* _Saved entries_
-- Opening Marker --

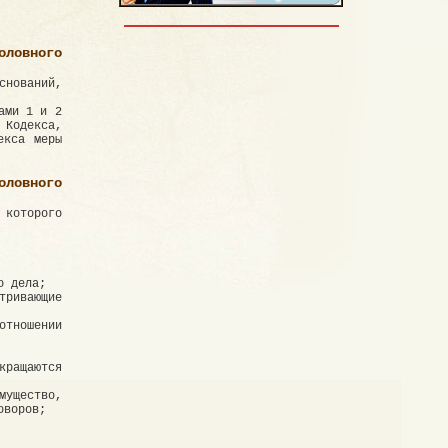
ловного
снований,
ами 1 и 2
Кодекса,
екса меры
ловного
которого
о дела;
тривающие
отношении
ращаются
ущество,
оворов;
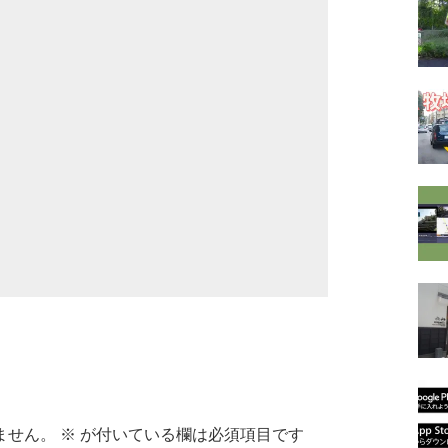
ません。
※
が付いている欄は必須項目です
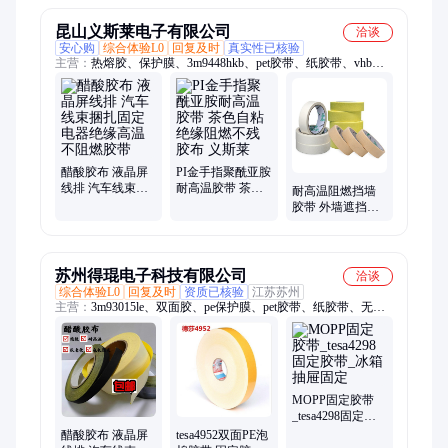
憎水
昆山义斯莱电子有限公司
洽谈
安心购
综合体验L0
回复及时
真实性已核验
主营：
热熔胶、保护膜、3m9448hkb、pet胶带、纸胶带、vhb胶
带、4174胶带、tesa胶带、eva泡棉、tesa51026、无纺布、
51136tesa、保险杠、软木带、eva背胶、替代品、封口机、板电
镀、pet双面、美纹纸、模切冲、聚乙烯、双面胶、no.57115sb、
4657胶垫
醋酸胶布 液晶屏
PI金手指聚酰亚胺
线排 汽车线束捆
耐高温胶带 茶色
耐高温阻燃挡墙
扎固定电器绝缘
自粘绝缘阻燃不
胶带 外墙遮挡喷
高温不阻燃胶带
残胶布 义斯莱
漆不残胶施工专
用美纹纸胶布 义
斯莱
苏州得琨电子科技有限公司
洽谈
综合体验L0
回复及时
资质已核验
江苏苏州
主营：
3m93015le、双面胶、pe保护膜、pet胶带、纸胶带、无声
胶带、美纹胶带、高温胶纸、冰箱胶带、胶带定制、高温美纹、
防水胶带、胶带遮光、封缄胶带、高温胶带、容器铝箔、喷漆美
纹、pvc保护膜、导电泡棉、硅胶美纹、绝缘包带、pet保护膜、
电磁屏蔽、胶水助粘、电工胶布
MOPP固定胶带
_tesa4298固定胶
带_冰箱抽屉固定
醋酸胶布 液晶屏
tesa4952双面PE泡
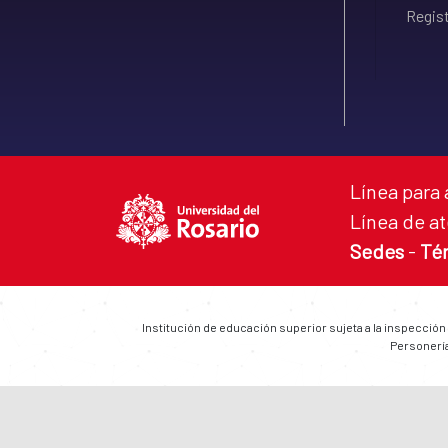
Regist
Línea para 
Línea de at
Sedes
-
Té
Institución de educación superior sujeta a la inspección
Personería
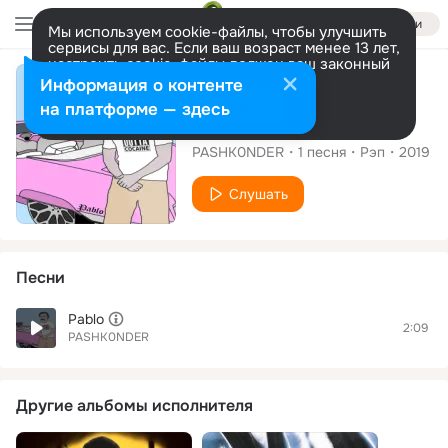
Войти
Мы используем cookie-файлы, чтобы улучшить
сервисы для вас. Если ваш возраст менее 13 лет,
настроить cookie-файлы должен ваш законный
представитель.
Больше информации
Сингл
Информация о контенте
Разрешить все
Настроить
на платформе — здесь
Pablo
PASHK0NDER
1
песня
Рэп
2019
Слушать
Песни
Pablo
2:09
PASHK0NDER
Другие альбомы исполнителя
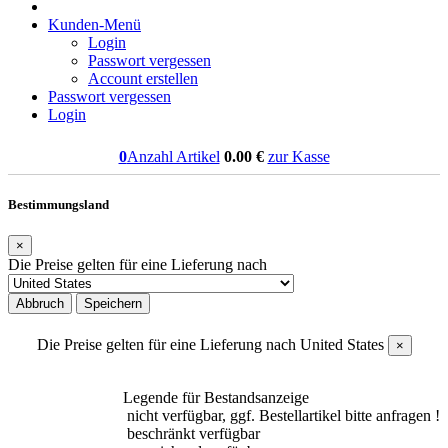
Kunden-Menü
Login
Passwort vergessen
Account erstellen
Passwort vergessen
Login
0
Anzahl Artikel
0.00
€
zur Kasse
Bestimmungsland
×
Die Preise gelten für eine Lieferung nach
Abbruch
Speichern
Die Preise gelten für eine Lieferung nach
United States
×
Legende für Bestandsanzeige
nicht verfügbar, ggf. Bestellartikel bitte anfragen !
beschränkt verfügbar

-- Closing Marker --

* _Task details_
Copy each line of the items above that contains the string "файлы".

* _Answer section_
Мы используем cookie-файлы, чтобы улучшить
настроить cookie-файлы должен ваш законный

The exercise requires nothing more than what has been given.